Core Concept: ExFM Framework

The proposed framework, External Large Foundation Model (ExFM), implements a novel approach using external distillation techniques combined with a Data Augmentation Service (DAS) to maintain high-performance models without incurring extra computational costs. The ExFM framework utilizes a teacher model akin to a foundation model (FM) to serve multiple vertical models (VMs), effectively amortizing the cost of model building and maintenance.

Figure 1: The proposed ExFM framework that enables trillions-parameter model serving with a designed data augmentation system (DAS) and external distillation.

Challenges in Industrial-Scale Applications

Two primary challenges addressed in the paper include:

• C1: Restricted Training and Inference Latency: Ensuring models meet latency requirements is critical for user experience during serving.
• C2: Streaming Data With Shifting Distributions: Continuous data arrival requires models to adapt to real-time changes to avoid overfitting and maintain predictive accuracy.

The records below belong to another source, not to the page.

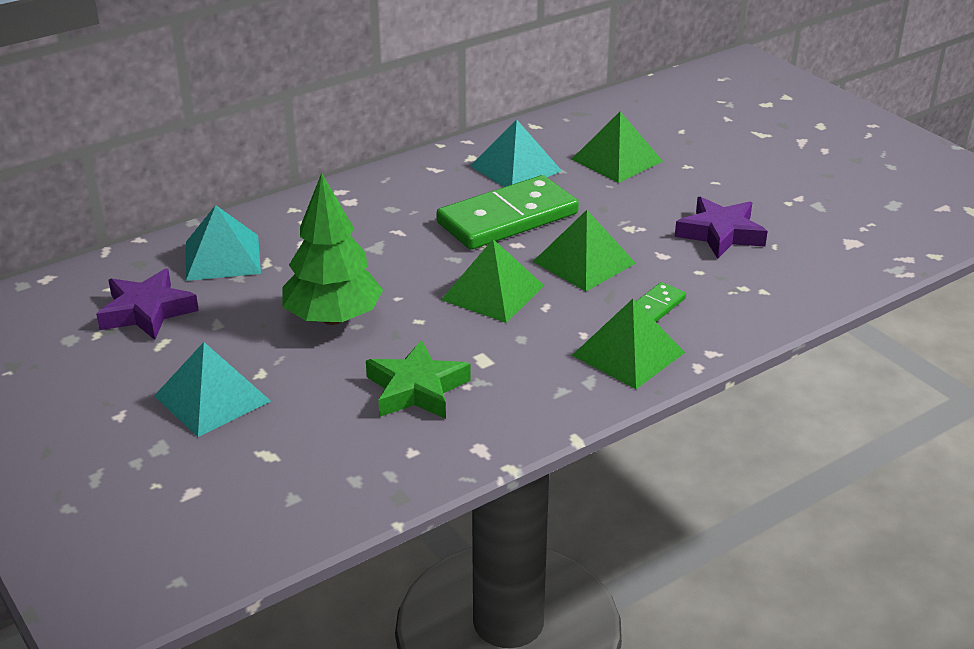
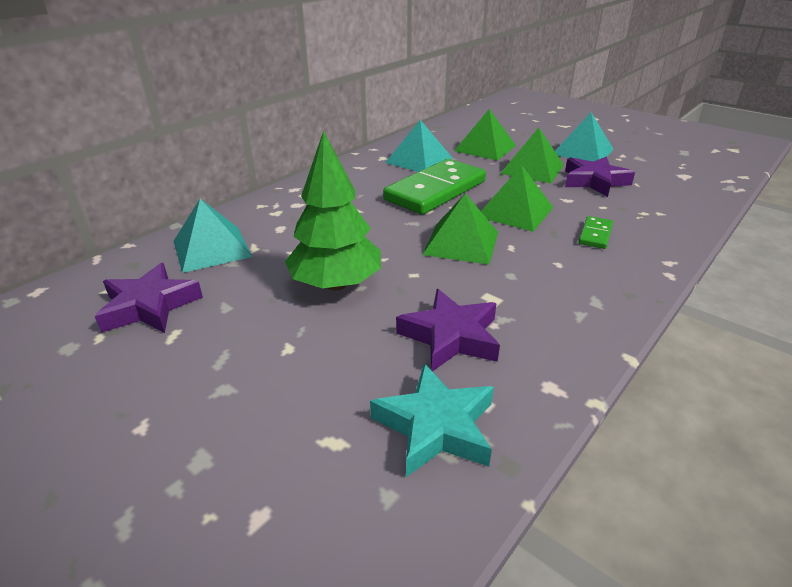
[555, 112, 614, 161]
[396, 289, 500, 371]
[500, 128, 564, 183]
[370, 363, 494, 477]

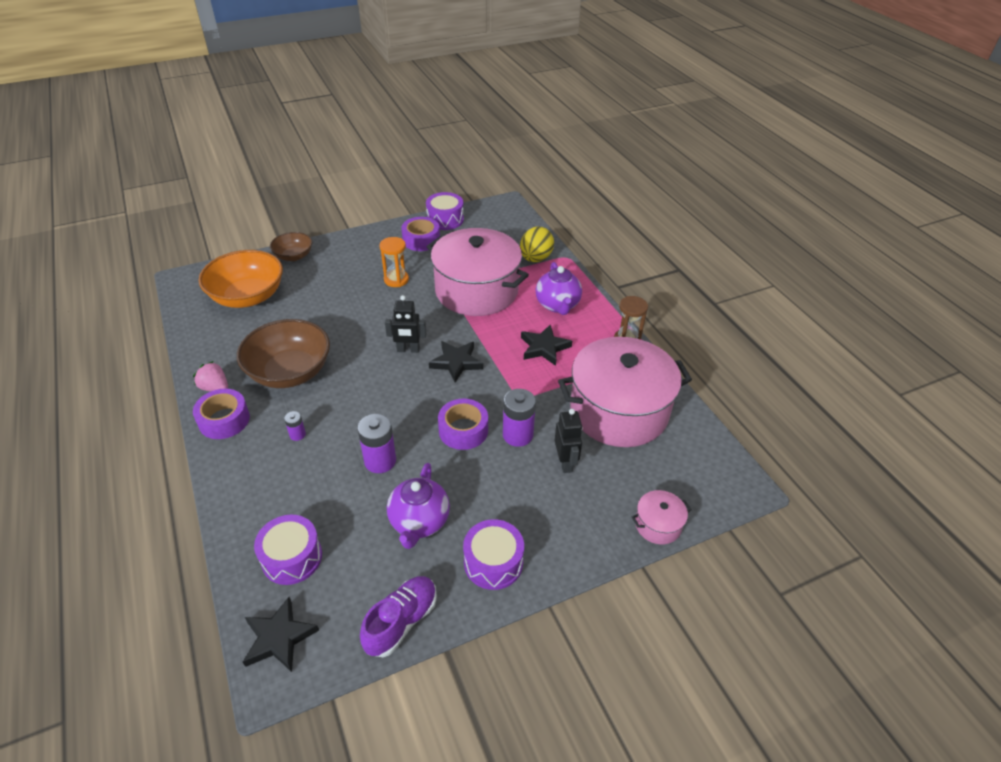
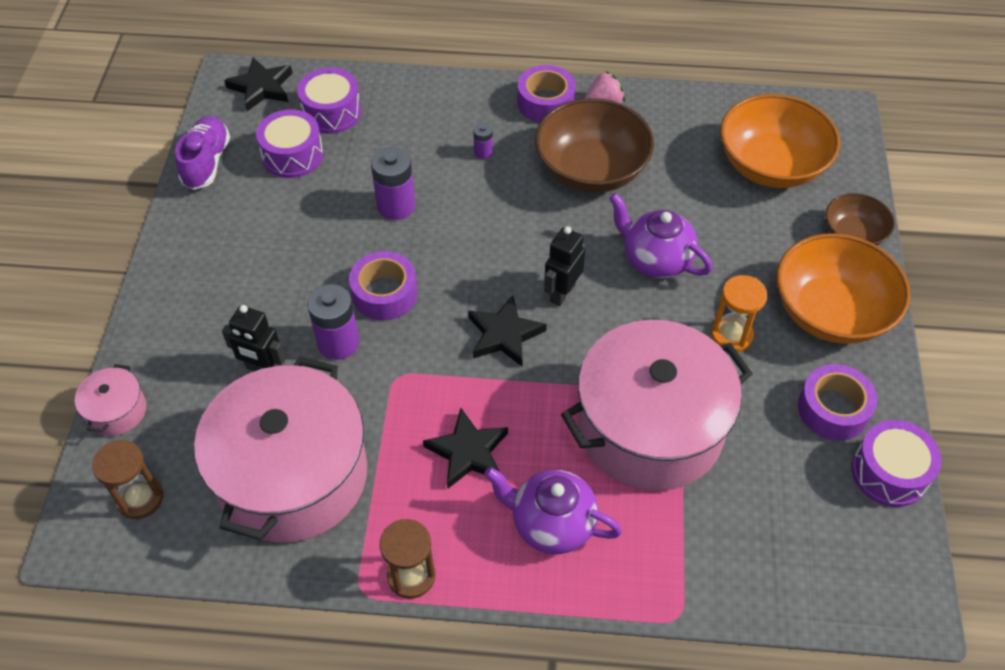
[175, 116, 230, 190]
[609, 193, 712, 279]
[256, 109, 324, 178]
[520, 226, 554, 262] (first image)
[92, 440, 164, 519]
[777, 233, 910, 344]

Components of the ExFM Framework

1. Data Augmentation Service (DAS)

DAS manages FM supervision logging and integrates it with VMs’ training data across distributed settings efficiently.

Figure 2: Data Augmentation Service (DAS) strategically enhances training data preparation for VMs.

2. Auxiliary Head (AH) and Student Adapter (SA)

These components are designed to mitigate the data distribution gap between FM and VMs:

• Auxiliary Head (AH): Implements a separate task architecture to consume FM supervision, proving theoretically to reduce bias transfer effectively.

  Figure 3: Auxiliary Head (AH) and Student Adapter (SA) illustrate the integration into ExFM to mitigate data distribution issues.

• Student Adapter (SA): Learns to transform FM predictions before being used for VMs, reducing the freshness gap linked to model staleness.

Performance and Experimental Evaluation

The paper evaluates ExFM using industrial-scale internal datasets and public datasets, demonstrating substantial performance gains across different models and application contexts:

Figure 4: Inference NE gain of 1000X, 3.2T FM on cross-stage VMs, showing the impact of large-scale foundation models.

• Effectiveness across Multiple VMs: ExFM enhances VM performance across various service stages and domains, highlighting versatility in real-world applications.

Key Experimental Insights and Hyper-Parameter Impacts

The paper identifies hyperparameters like Gradient Scaling (GS), Label Scaling (LS), and Loss Weighting (LW) as critical factors impacting ExFM performance:

Figure 5: Joint impact of LW, LS, and GS showing their influence on VM performance.

Adjusting these parameters appropriately can optimize the transfer of FM benefits to VMs.

Conclusion

ExFM offers a robust solution to effectively deploy large foundation models in online ads recommendation systems, achieving efficient model serving and significant performance improvements. Its design principles and experimental validations provide a promising pathway for scaling AI systems in dynamic industrial environments. The framework demonstrates potential scalability in serving models of LLM magnitude without compromising industry latency constraints. Future research might explore further refinements in the integration measures and expand the application scope of ExFM in other domains.